イノベーションを重視しないという企業はないはずだが、どうやればイノベーションが生まれるかについては各社悩むところであり、アプローチもさまざまだろう。

Forbesによると、「1000以上の評価を行った結果、最もイノベーティブなリーダーのうちの10~15%は、(部下など)自分たちの周囲の人にイノベーションを促すようなことをしない」と説明している。

自分たちのアイディアが優れており、自分の周囲を才能ある人で固めようとは思わない、他の人がアイディアを生んだり実現のために作業をする時間に寛容になれないなどのリーダーの態度や姿勢の結果、従業員は次第にアイディアを出すのを控えるようになり、「創造性のための"筋肉"は萎縮、あるいは退化してしまう」と指摘する。

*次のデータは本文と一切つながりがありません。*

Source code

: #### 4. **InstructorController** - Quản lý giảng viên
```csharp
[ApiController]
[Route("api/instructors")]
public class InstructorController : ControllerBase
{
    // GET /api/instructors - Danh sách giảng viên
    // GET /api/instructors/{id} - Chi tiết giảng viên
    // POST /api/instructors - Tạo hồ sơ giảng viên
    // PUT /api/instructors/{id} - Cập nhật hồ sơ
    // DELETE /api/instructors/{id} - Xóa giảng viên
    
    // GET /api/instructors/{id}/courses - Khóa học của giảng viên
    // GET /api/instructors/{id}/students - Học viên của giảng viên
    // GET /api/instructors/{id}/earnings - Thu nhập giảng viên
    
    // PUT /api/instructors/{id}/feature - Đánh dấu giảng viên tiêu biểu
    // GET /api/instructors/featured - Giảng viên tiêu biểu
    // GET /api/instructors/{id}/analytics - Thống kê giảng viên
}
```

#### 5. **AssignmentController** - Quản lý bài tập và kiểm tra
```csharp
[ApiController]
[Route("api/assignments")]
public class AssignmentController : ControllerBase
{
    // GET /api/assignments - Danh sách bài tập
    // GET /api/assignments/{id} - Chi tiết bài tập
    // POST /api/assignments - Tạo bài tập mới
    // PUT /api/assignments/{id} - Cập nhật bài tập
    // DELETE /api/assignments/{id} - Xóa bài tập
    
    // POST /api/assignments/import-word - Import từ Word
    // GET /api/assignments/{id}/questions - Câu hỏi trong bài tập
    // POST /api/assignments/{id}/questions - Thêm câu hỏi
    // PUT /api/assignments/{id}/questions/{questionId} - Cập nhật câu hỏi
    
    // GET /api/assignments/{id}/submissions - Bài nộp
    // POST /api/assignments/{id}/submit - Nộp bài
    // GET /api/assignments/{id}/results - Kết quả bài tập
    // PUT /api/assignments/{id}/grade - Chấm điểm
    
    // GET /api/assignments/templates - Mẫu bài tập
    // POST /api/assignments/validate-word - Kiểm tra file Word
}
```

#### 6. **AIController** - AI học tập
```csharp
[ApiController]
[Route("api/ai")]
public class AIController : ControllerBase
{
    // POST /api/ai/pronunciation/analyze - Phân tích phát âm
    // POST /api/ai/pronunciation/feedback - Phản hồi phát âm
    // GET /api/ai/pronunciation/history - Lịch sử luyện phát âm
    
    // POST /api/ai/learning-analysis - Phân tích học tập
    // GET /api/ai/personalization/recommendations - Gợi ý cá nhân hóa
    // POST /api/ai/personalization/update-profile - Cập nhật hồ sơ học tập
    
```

例えば、投資家らはAppleに対し、Steve Jobsが亡くなる前から同社の継続的なイノベーションに対していらだちを見せていたという。AppleはJobs氏が逝去した年である2011年は5位だったのが、今年は大きくランクを下げている。一方で、連続1位のSalesforce.comの創業者兼CEO、Marc Benioff氏は、「一人で全部はできない」と認め、自分の仕事について「イノベーションの社風を構築すること」と述べていると紹介している。